++++ MATERIAL FOR THIS EXERCISE ++++

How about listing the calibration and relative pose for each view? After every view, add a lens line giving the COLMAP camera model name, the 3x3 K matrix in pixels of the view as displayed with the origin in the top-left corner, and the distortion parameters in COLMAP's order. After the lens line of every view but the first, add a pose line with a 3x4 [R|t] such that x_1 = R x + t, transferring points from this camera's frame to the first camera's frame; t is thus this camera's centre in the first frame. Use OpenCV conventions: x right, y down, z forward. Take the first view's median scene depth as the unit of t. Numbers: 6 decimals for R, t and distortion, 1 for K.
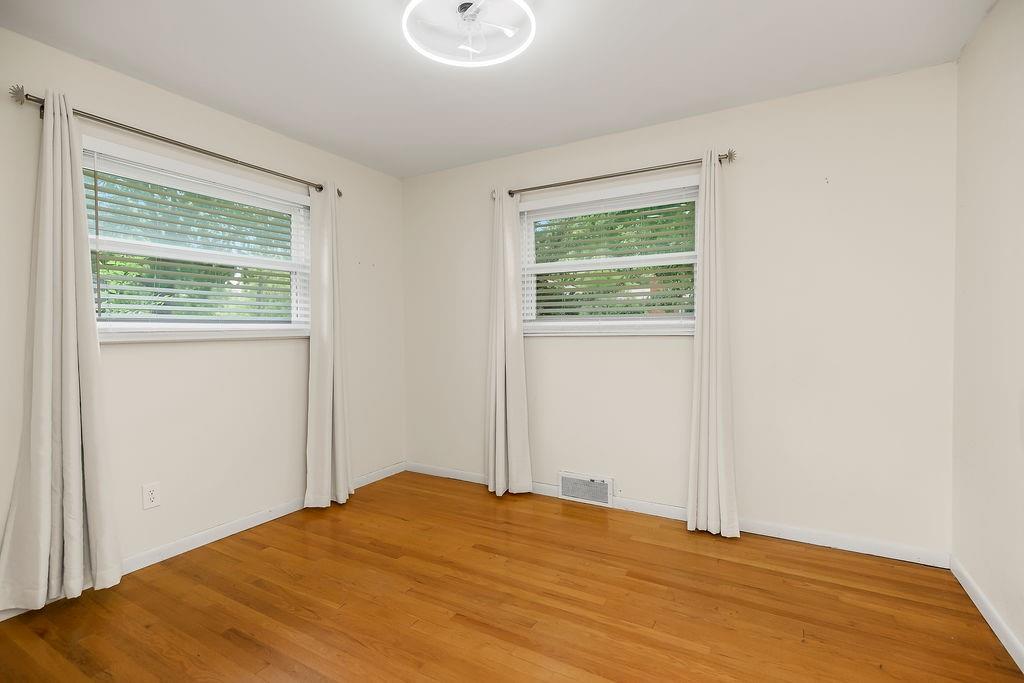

++++
++++ MATERIAL FOR THIS EXERCISE ++++

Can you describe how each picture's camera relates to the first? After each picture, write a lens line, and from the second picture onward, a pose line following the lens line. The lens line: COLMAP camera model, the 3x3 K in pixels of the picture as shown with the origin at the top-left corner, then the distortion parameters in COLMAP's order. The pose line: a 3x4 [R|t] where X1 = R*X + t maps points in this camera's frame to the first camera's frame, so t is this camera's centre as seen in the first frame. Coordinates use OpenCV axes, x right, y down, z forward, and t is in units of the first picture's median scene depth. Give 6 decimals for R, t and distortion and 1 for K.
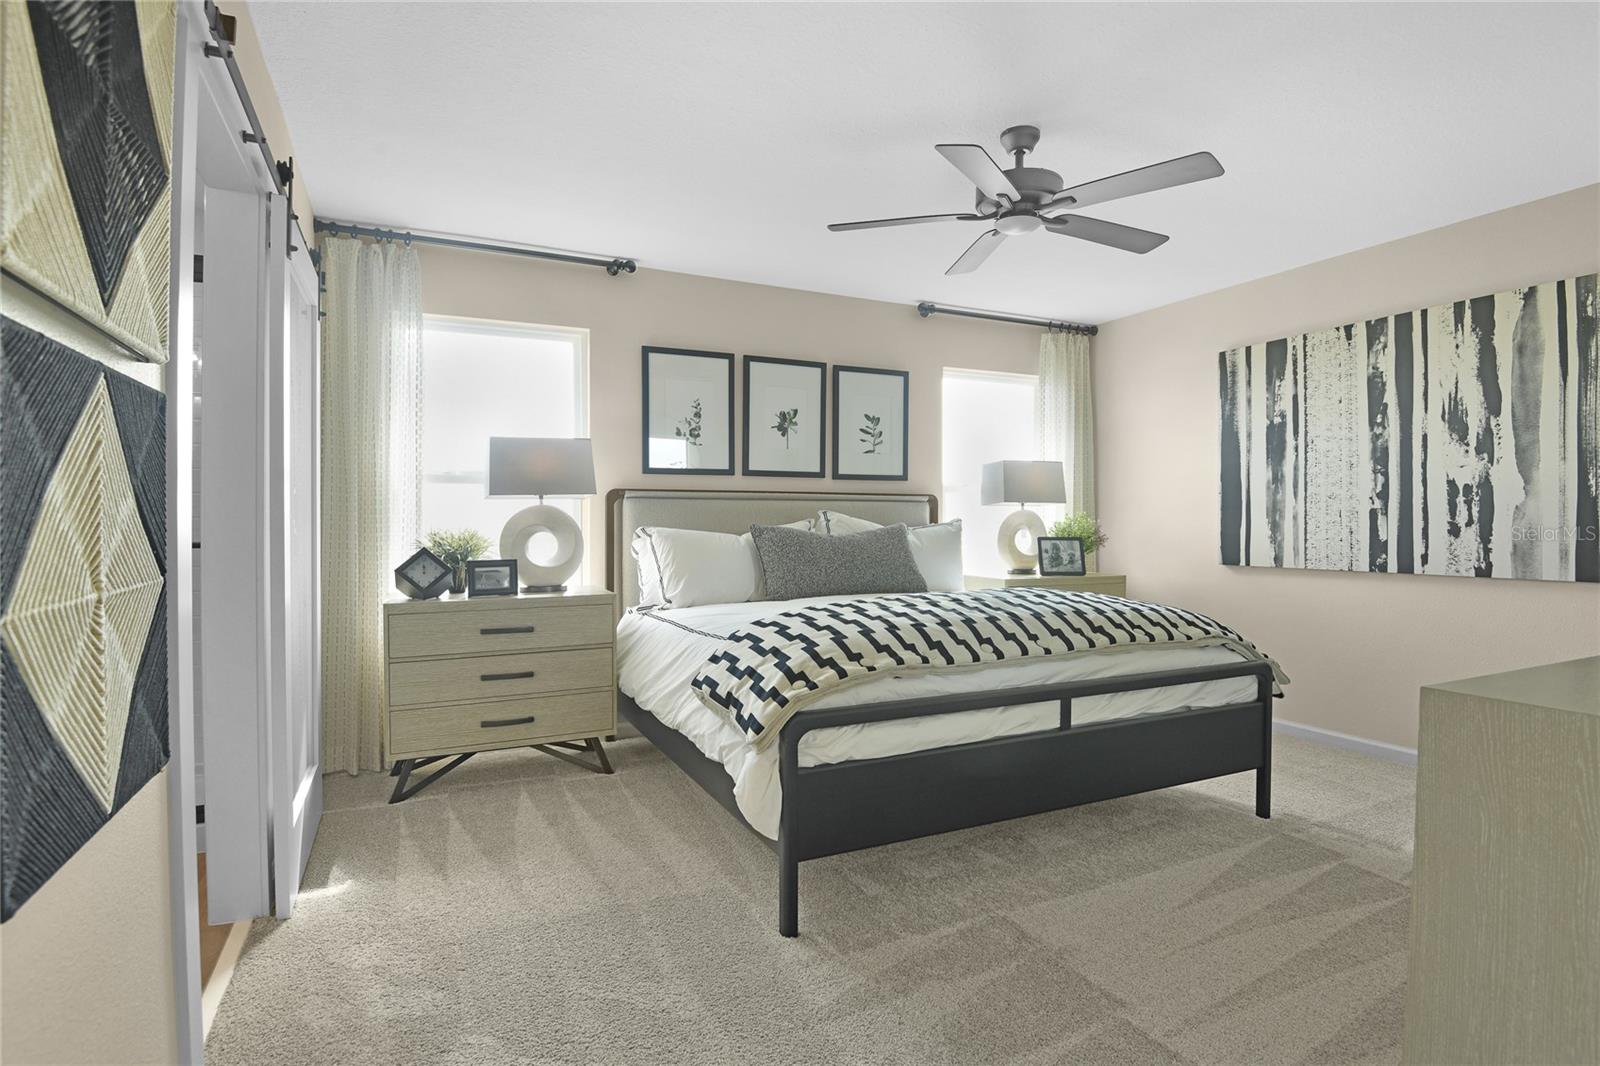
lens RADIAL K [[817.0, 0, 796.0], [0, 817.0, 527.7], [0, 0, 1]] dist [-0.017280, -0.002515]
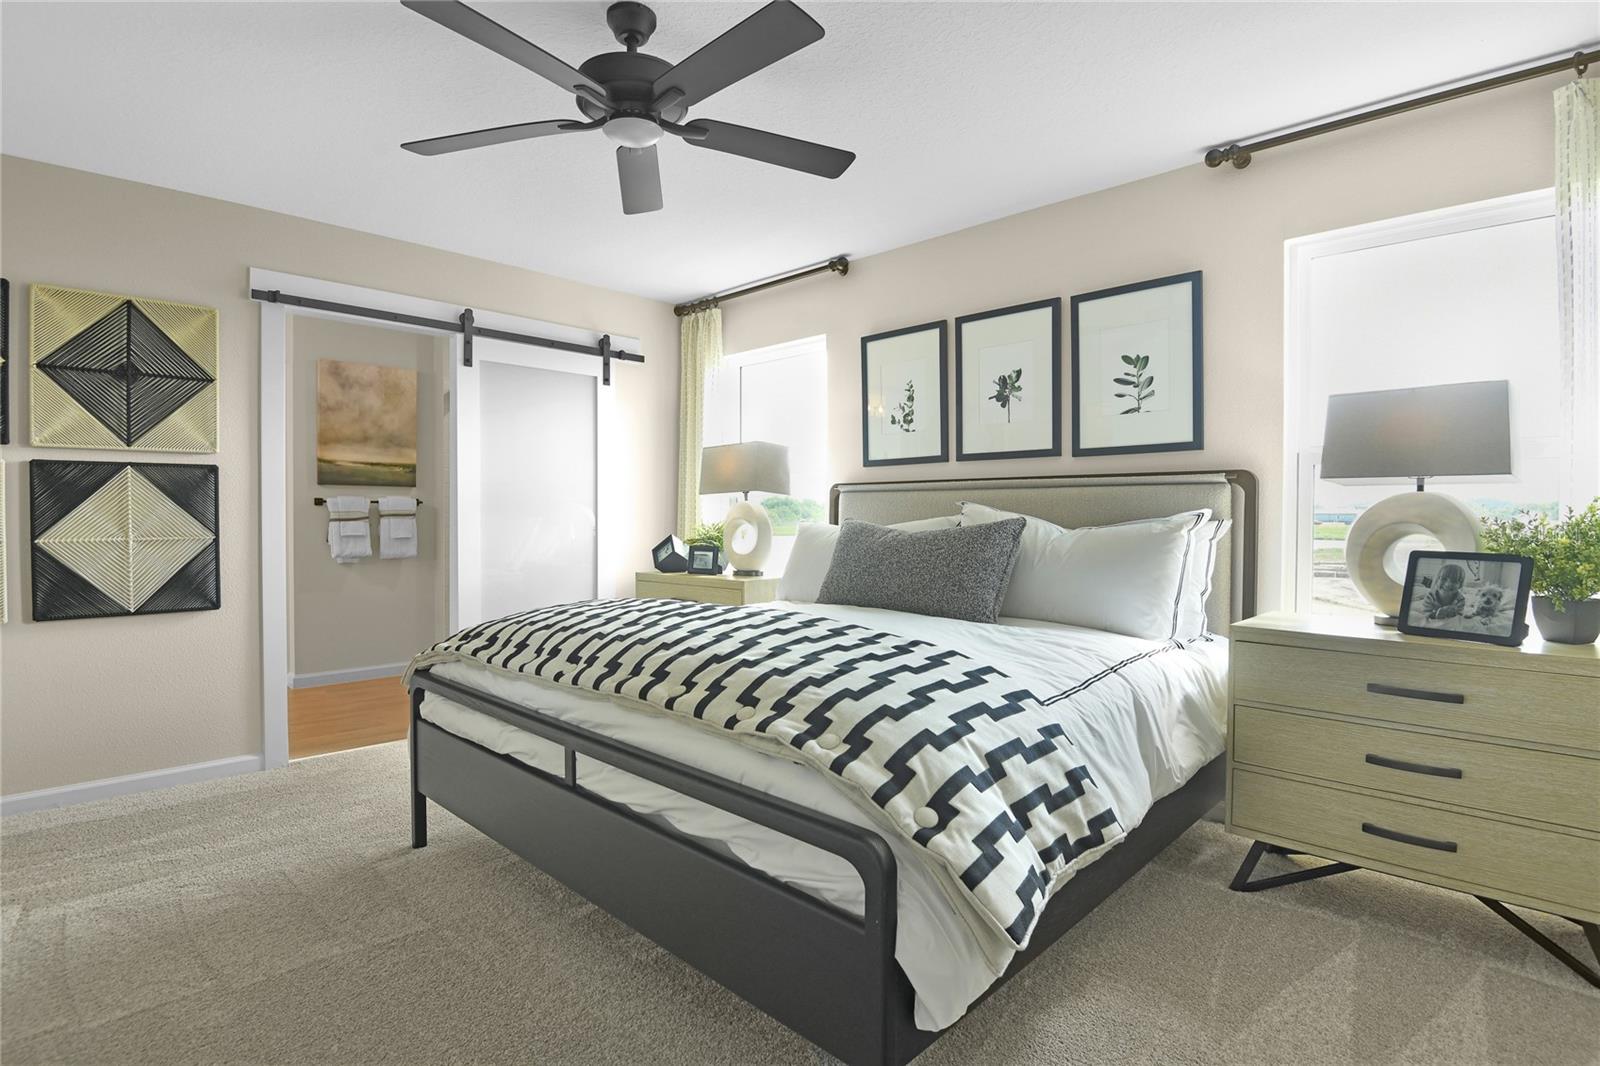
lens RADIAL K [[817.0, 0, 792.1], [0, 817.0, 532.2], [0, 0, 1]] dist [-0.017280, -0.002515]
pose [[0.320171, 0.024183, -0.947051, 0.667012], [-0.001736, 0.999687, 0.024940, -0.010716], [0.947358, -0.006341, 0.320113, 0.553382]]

++++

▸ **ABOUT THIS TASK**
Copy the rows verbatim, from the line containing "Can you describe" up to and including the line containing "-0.006341, 0.320113, 0.553382]]". Omit the pictures from your copy.

▸ **ANSWER TO THE EXERCISE**
Can you describe how each picture's camera relates to the first? After each picture, write a lens line, and from the second picture onward, a pose line following the lens line. The lens line: COLMAP camera model, the 3x3 K in pixels of the picture as shown with the origin at the top-left corner, then the distortion parameters in COLMAP's order. The pose line: a 3x4 [R|t] where X1 = R*X + t maps points in this camera's frame to the first camera's frame, so t is this camera's centre as seen in the first frame. Coordinates use OpenCV axes, x right, y down, z forward, and t is in units of the first picture's median scene depth. Give 6 decimals for R, t and distortion and 1 for K.
lens RADIAL K [[817.0, 0, 796.0], [0, 817.0, 527.7], [0, 0, 1]] dist [-0.017280, -0.002515]
lens RADIAL K [[817.0, 0, 792.1], [0, 817.0, 532.2], [0, 0, 1]] dist [-0.017280, -0.002515]
pose [[0.320171, 0.024183, -0.947051, 0.667012], [-0.001736, 0.999687, 0.024940, -0.010716], [0.947358, -0.006341, 0.320113, 0.553382]]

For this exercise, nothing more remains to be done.